Üben mit den Wiener Philharmonikern

Klassische Musik steht im Realgymnasium Neustiftgasse im Mittelpunkt. Nicht nur potenzielle Profis sind willkommen.

wien. Aus dem Festsaal des Gymnasiums in der Neustiftgasse klingt Streichmusik: das „Weihnachtsoratorium“ von Camille Saint-Saëns, harmonisch und ausdrucksstark. „Das sind unsere Schüler der Unterstufe“, sagt Direktor Christian Winkler und lächelt zufrieden. In der Schule steht die Musik im Mittelpunkt. Es werden zwar alle Fächer unterrichtet, wie auch sonst an einem Realgymnasium, allerdings in geringerem Stundenumfang. Die Nachmittage müssen schließlich frei sein – zum Üben.

Wer erwartet, dass hier Schüler mit Violine und Kontrabass durch die Gänge laufen, wird enttäuscht. Die Instrumente selbst werden nämlich nicht an der Schule unterrichtet. „Das wäre von der Zahl der Räume und der Lehrer, die wir dafür bräuchten, gar nicht möglich“, erklärt Winkler. In der Neustiftgasse werden nur theoretische Fächer – zusammengefasst unter dem Begriff „Musikkunde“ – und Orchester bzw. Chor unterrichtet.

Die verpflichtende Instrumentalausbildung muss privat organisiert werden. „Dafür haben wir nicht so viele Hausaufgaben wie an anderen Schulen“, meint die 14-jährige Johanna Lang, die Unterricht in Querflöte und Geige nimmt. Sie und ihre Freundin Melisa Yafet (15), Klavier- und Geige-Spielerin, wollen später Profi-Musikerinnen werden.

Studium parallel zur Schule

Mit diesem Wunsch sind die beiden Mädchen in dieser Schule nicht allein, Vorbilder gibt es genug. „26 Mitglieder der Wiener Philharmoniker haben bei uns maturiert“, berichtet Winkler stolz. Die Philharmoniker suchen auch den Kontakt zu den Schülern, nehmen an Orchesterproben in der Neustiftgasse teil.

Das Niveau der Schüler, die auch aus den Bundesländern kommen, ist hoch. 100 der gut 500 Schüler der Neustiftgasse beherrschen ihr Instrument schon vor der Matura so gut, dass sie an der Musikuni oder am Konservatorium studieren, meist im Rahmen von Vorstudiengängen. Manche singen im Opern-Kinderchor, andere sind ständig auf Konzerten oder arbeiten bei Projekten mit.

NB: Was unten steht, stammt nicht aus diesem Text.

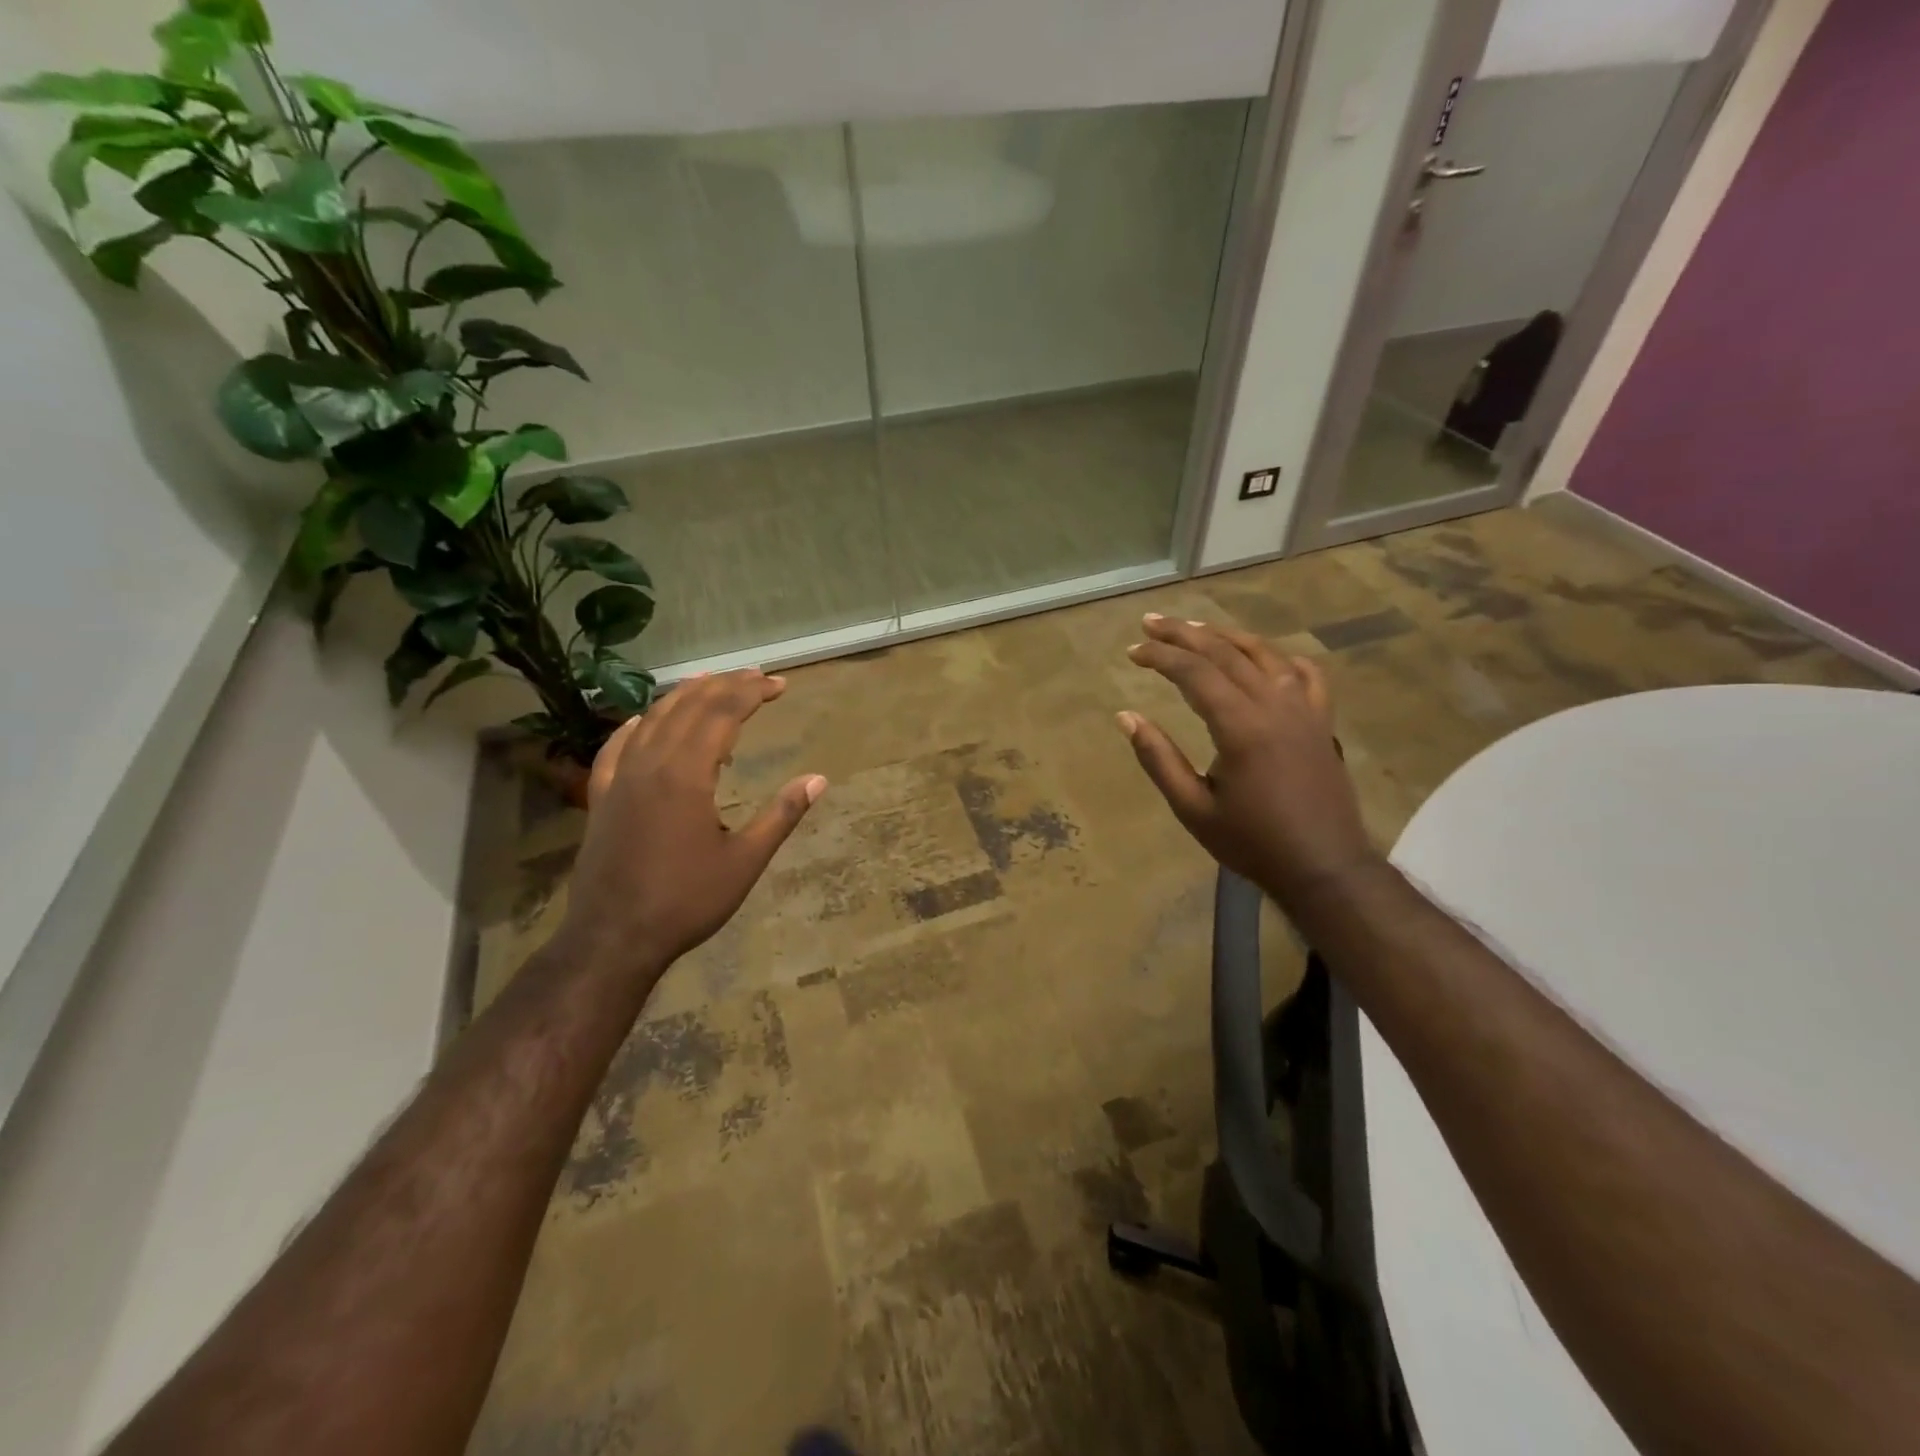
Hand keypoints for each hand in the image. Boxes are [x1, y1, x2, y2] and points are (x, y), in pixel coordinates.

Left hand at [557, 670, 826, 978]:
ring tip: (710, 682)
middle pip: (688, 707)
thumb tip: (818, 780)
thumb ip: (781, 815)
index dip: (752, 692)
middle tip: (756, 676)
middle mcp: (651, 764)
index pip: (722, 714)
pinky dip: (635, 726)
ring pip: (652, 719)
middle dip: (725, 685)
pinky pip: (616, 747)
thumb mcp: (745, 862)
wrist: (613, 938)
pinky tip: (642, 721)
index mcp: (687, 775)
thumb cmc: (686, 901)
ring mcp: (620, 778)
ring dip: (684, 696)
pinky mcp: (601, 797)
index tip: (779, 684)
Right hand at [1119, 614, 1380, 902]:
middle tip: (1150, 622)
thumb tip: (1125, 716)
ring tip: (1195, 628)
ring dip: (1226, 636)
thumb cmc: (1252, 842)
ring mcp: (1305, 709)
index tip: (1131, 652)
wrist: (1323, 866)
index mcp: (1240, 726)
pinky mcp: (1322, 721)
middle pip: (1225, 652)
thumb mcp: (1192, 808)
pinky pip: (1305, 674)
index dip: (1160, 656)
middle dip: (1183, 633)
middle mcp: (1275, 704)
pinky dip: (1280, 657)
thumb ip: (1158, 758)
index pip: (1194, 672)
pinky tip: (1263, 656)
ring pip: (1264, 654)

Rücksicht vor Wettbewerben

Die Lehrer der nicht-musikalischen Fächer müssen dann ihre Ansprüche schon einmal herunterschrauben. „Wenn die Schüler in den Probewochen (vor der großen Konzertaufführung der Schule im Großen Musikvereins-Saal, Anm.)besonders belastet sind, nehmen wir Rücksicht. Auch wenn ein Schüler sich auf einen Wettbewerb vorbereitet, sprechen wir uns ab“, so Ingeborg Womastek, Professorin für Latein und Geschichte.

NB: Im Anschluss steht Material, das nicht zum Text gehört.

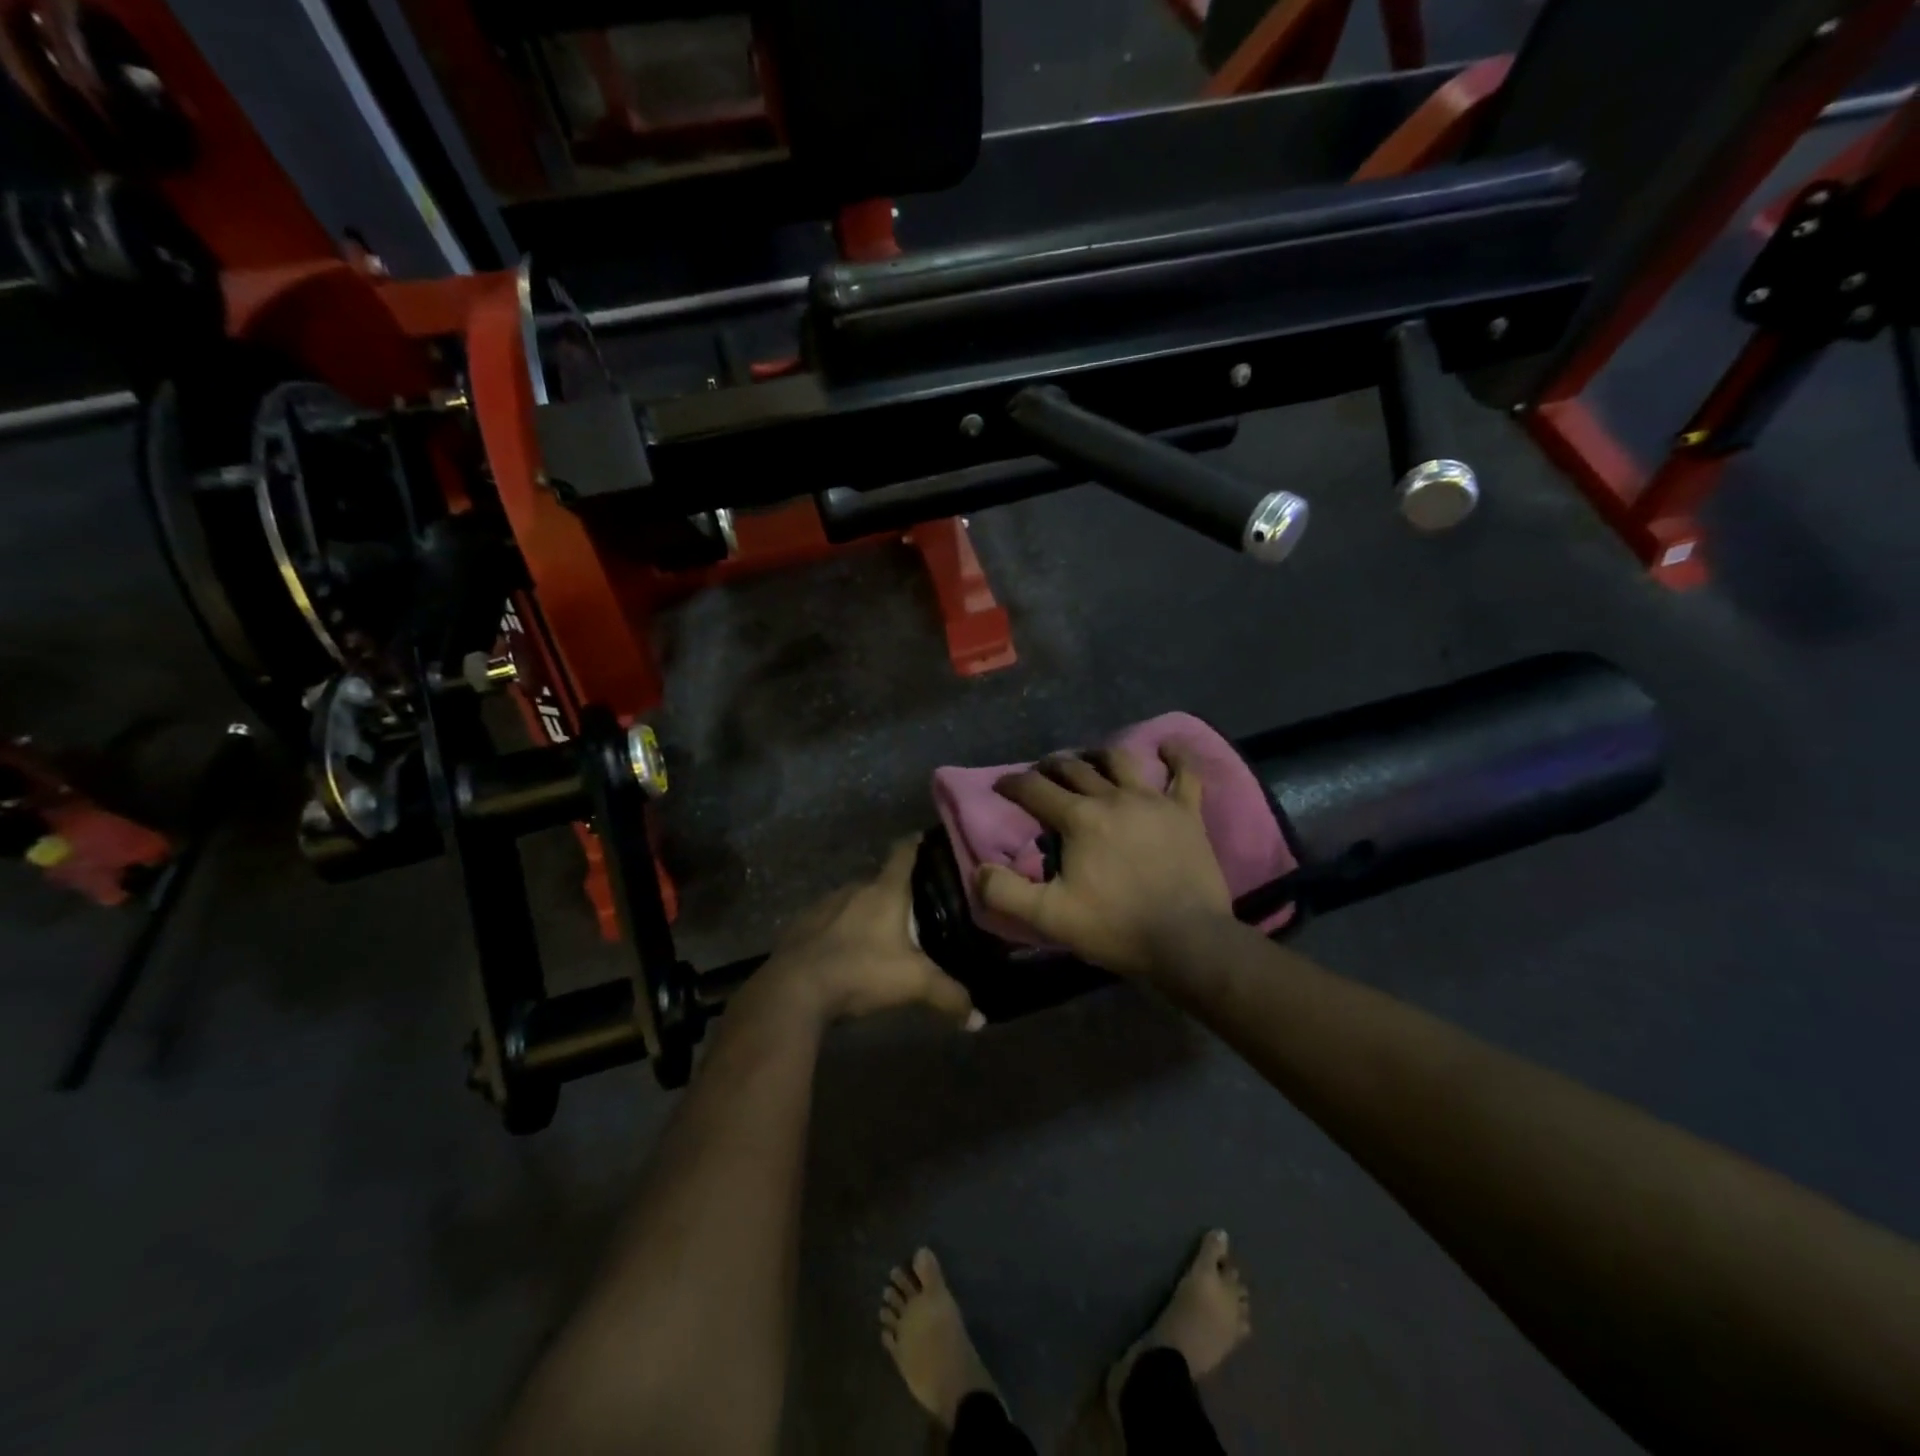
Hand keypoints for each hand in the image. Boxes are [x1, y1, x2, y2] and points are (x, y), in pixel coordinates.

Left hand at [760, 840, 982, 1029]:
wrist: (793, 988)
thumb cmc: (860, 971)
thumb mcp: (913, 984)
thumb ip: (949, 996)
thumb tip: (980, 1019)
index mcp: (885, 891)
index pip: (905, 853)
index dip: (918, 843)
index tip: (929, 839)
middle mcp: (854, 888)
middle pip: (880, 880)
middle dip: (897, 891)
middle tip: (916, 907)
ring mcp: (823, 904)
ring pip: (853, 901)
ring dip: (866, 912)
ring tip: (881, 933)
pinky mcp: (801, 925)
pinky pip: (828, 920)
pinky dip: (840, 930)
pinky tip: (845, 952)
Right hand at [977, 746, 1231, 978]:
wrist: (1187, 940)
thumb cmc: (1116, 928)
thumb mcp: (1050, 917)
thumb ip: (1006, 893)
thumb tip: (980, 870)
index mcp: (1079, 819)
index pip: (1035, 789)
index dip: (1012, 784)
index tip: (1001, 785)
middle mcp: (1113, 798)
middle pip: (1075, 768)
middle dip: (1051, 766)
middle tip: (1041, 773)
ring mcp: (1154, 801)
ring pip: (1121, 761)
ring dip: (1099, 755)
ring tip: (1089, 759)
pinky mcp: (1187, 812)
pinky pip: (1185, 773)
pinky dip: (1176, 755)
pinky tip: (1168, 746)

Der Druck kann dabei ziemlich groß werden, gerade bei besonders begabten Schülern oder jenen mit extrem ehrgeizigen Eltern. Eine besondere Herausforderung ist auch die Pubertät. Winkler: „Da kann es passieren, dass die Jugendlichen das Instrument einfach hinschmeißen.“ Das ist dann der Todesstoß für eine Profikarriere.

Die schlagen schlussendlich übrigens erstaunlich wenige Schüler ein. Nur ein Drittel der Neustiftgasse-Absolventen arbeitet in der Musikbranche: als Musiker, Dirigenten, Komponisten, Manager oder Musikkritiker. Winkler stört das allerdings herzlich wenig. Schließlich richte sich die Schule nicht nur an potenzielle Profimusiker. „Wir wollen ein Kulturpublikum mit großem Allgemeinwissen erziehen.“

INFOBOX

www.mgw.atDas Musikgymnasium Wien wurde 1964 als Oberstufenrealgymnasium mit Musikschwerpunkt am Standort Wasagasse (9. Bezirk) gegründet.

1975 Umzug in die Neustiftgasse. 1994 um Unterstufe erweitert.

Die Aufnahme setzt das Bestehen eines Eignungstests voraus.